Homework assignment #5, due Oct . 11th
McQuarrie & Simon problems 19-2, 19-4, 19-5, 19-6, 19-13.
Unit 4: Lectures 19-22 (Oct. 9th-16th)
Material covered
The second law of thermodynamics:
- The entropy function.
- Entropy of an ideal gas.
- The Clausius principle.
- Spontaneous processes and the second law.
- Caratheodory's principle.
- The Carnot cycle. The Otto cycle and the internal combustion engine.
- Enthalpy changes and phase transitions.
- Statistical mechanical definition of entropy.
- Microscopic interpretation of heat, work, and entropy changes.
What to study
Study Chapter 20 plus sections 17-5 and 19-6.
Homework assignment #6, due Oct . 18th
McQuarrie & Simon problems 20-6, 20-8, 20-9, 20-13.
Further thinking
Can you turn the Carnot engine into a cooling device? Is it possible to cool your kitchen on a hot summer day by opening the door of your refrigerator?
Unit 5: Lecture 23 (Oct. 18th)
Material covered
- The third law of thermodynamics.
- Entropy at low temperatures.
- The third law.
- Discontinuity of entropy across phase transitions.
What to study
Study Chapter 21.
Homework assignment #7, due Oct . 25th
McQuarrie & Simon problems 20-14, 20-15, 20-32, 21-2, 21-6.
Unit 6: Lectures 24-26 (Oct. 20th-25th)
Material covered
- Important tools and relations.
- Helmholtz and Gibbs free energies.
- Legendre transforms.
- Maxwell's relations.
- Pfaffian forms.
What to study
Study Chapter 22 except section 22-8.
Homework assignment #8, due Nov. 1st
McQuarrie & Simon problems 22-8, 22-10 without the Redlich-Kwong part, 22-11, 22-14, 22-18.
Unit 7: Lectures 27-29 (Oct. 27th - Nov. 1st)
Material covered
- Phase equilibria:
- Phase diagrams, phase coexistence, phase transitions.
- Chemical work and chemical potential.
- General conditions of equilibrium. Thermal and mechanical equilibrium. Equilibrium with respect to matter flow.
- The Clausius-Clapeyron equation.
- Statistical mechanical calculation of chemical potential.
What to study
Study Chapter 23.
Homework assignment #9, due Nov. 8th
McQuarrie & Simon problems 22-23, 23-1, 23-2, 23-20, 23-27. To avoid arriving at an inconsistency, please disregard the last sentence about densities in problem 23-2.
Unit 8: Lectures 30-34 (Nov. 6th-15th)
Material covered
- Solutions:
- Euler relations.
- The Gibbs-Duhem equation.
- Phase equilibrium in multi-component systems.
- Raoult's law and ideal solutions.
- Vapor pressure and chemical potentials in binary liquid-liquid solutions.
- Osmotic pressure.
What to study
Study Chapter 24 except sections 24-8 and 24-9. Also study section 25-4.
Homework assignment #10, due Nov. 29th
Problems Thermo1, Thermo2, Thermo3. Also, McQuarrie and Simon problems 24-5, 24-18.
Unit 9: Lecture 35 (Nov. 17th)
Material covered
- The kinetic theory of gases.
- Distribution of velocity components.
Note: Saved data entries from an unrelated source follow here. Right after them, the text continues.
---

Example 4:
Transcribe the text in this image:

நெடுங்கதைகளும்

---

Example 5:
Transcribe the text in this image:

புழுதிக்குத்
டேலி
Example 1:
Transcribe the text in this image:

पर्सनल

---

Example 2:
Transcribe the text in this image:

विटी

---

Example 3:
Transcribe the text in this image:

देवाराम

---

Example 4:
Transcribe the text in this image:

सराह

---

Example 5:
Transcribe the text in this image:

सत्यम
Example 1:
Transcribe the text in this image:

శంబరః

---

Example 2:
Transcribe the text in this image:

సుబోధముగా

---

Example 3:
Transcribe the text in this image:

Root-mean-square velocity.
- The Maxwell-Boltzmann distribution.
- Average speed and most probable speed.
- Temperature effects on chemical reactions.
What to study
Study Chapter 27.
Unit 10: Lectures 36-40 (Nov. 27th - Dec. 6th)
Material covered
- Special topics in thermodynamics and chemical kinetics.
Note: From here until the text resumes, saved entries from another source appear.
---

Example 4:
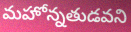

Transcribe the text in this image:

మహోన్నతుడవని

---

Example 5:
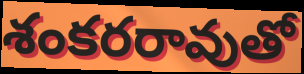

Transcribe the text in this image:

శంకరరావుతో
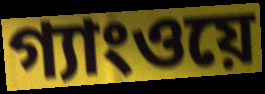
গ্যাংওয়ে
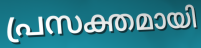
പ്രസക്തമായി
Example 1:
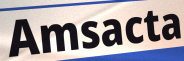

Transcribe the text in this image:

Amsacta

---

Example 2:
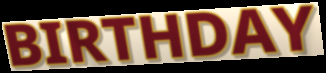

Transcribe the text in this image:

BIRTHDAY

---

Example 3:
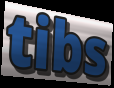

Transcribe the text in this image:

tibs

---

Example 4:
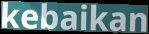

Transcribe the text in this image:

kebaikan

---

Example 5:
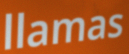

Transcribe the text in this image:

llamas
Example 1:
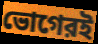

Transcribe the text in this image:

ভোগেরই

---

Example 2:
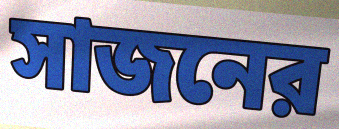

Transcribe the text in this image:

সাজনের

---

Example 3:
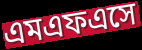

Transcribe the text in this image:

এমএফএসে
- Chemical reaction rates. Reaction order, rate laws. Arrhenius plots. Classical transition state theory. Barrier recrossing. Tunneling effects in chemistry. Stability conditions for entropy and thermodynamic potentials. Fluctuations and phase transitions.
- Superfluidity and Bose-Einstein condensation.
Special Presentation
- The Ising Model -- A special presentation by Lukasz Koscielski
What to study
Study your lecture notes and the material in the Powerpoint file.